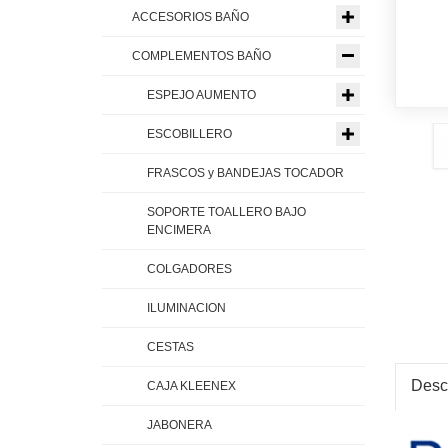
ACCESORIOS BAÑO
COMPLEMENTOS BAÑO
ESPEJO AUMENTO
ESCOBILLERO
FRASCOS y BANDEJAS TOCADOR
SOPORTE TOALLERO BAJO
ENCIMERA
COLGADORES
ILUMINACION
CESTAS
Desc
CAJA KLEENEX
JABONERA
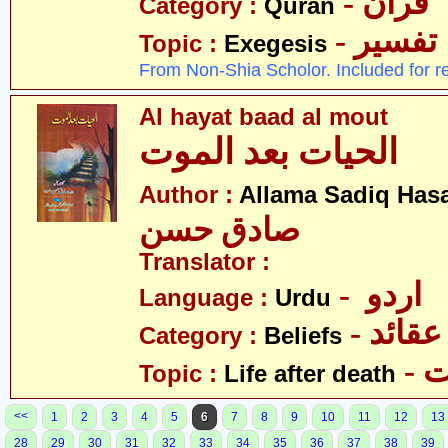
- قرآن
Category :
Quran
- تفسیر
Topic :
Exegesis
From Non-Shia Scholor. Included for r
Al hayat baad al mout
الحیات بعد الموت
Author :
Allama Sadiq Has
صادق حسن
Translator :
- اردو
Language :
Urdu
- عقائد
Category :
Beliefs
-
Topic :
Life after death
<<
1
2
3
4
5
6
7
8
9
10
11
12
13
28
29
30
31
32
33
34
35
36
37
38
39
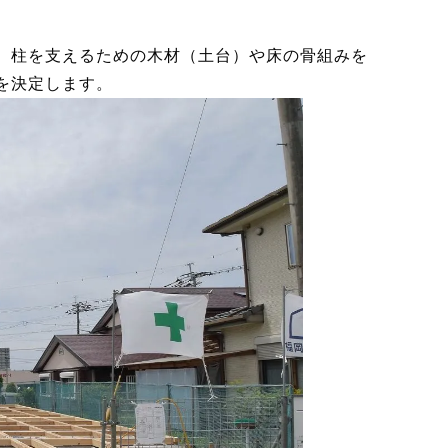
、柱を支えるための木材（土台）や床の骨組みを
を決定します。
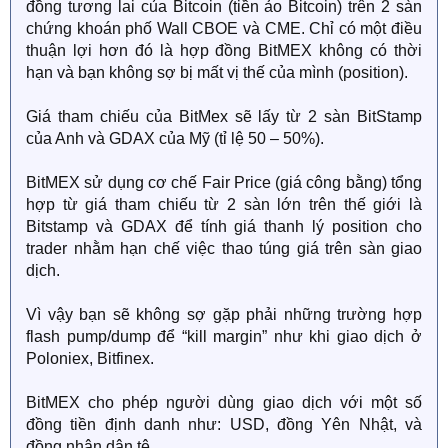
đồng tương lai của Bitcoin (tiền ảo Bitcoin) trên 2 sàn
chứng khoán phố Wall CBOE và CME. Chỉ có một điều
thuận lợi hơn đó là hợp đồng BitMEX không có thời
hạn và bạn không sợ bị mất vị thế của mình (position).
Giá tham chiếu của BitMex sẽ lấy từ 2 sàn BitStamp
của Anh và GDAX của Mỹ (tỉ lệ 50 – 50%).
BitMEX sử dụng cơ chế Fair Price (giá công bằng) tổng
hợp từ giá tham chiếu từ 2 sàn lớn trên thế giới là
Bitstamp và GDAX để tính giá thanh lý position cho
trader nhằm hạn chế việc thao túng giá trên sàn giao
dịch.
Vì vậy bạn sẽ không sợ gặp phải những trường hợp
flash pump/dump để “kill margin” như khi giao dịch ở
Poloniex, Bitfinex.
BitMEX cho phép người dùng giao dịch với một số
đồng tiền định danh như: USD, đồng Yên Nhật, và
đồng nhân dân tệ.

* * * * * * * * *

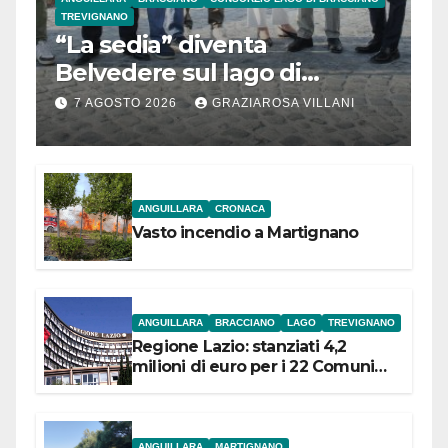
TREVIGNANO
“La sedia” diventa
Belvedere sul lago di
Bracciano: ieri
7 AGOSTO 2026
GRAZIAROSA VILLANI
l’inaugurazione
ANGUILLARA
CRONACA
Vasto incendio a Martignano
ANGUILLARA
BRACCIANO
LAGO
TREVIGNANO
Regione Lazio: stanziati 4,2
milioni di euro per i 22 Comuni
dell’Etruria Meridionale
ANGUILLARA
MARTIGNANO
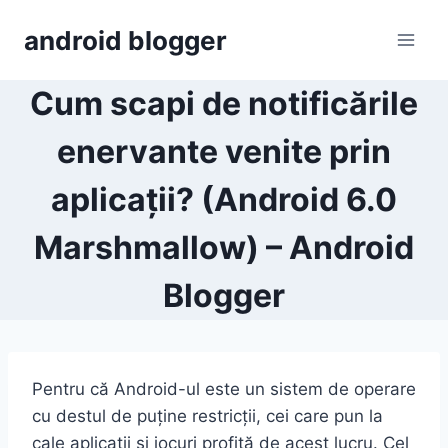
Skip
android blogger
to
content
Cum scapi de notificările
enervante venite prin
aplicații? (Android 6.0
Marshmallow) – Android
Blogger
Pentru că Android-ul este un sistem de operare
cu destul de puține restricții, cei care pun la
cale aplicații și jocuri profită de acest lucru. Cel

* * * * * * * * *

Reproduce the data word for word, from the line containing "đồng tương lai" down through the line containing "hợp từ giá tham".

**Solution to this task**
đồng tương lai của Bitcoin (tiền ảo Bitcoin) trên 2 sàn
chứng khoán phố Wall CBOE và CME. Chỉ có một điều
thuận lợi hơn đó là hợp đồng BitMEX không có thời
hạn và bạn không sợ bị mất vị thế của mình (position).
Giá tham chiếu của BitMex sẽ lấy từ 2 sàn BitStamp
của Anh và GDAX của Mỹ (tỉ lệ 50 – 50%).
BitMEX sử dụng cơ chế Fair Price (giá công bằng) tổng
hợp từ giá tham chiếu từ 2 sàn lớn trên thế giới là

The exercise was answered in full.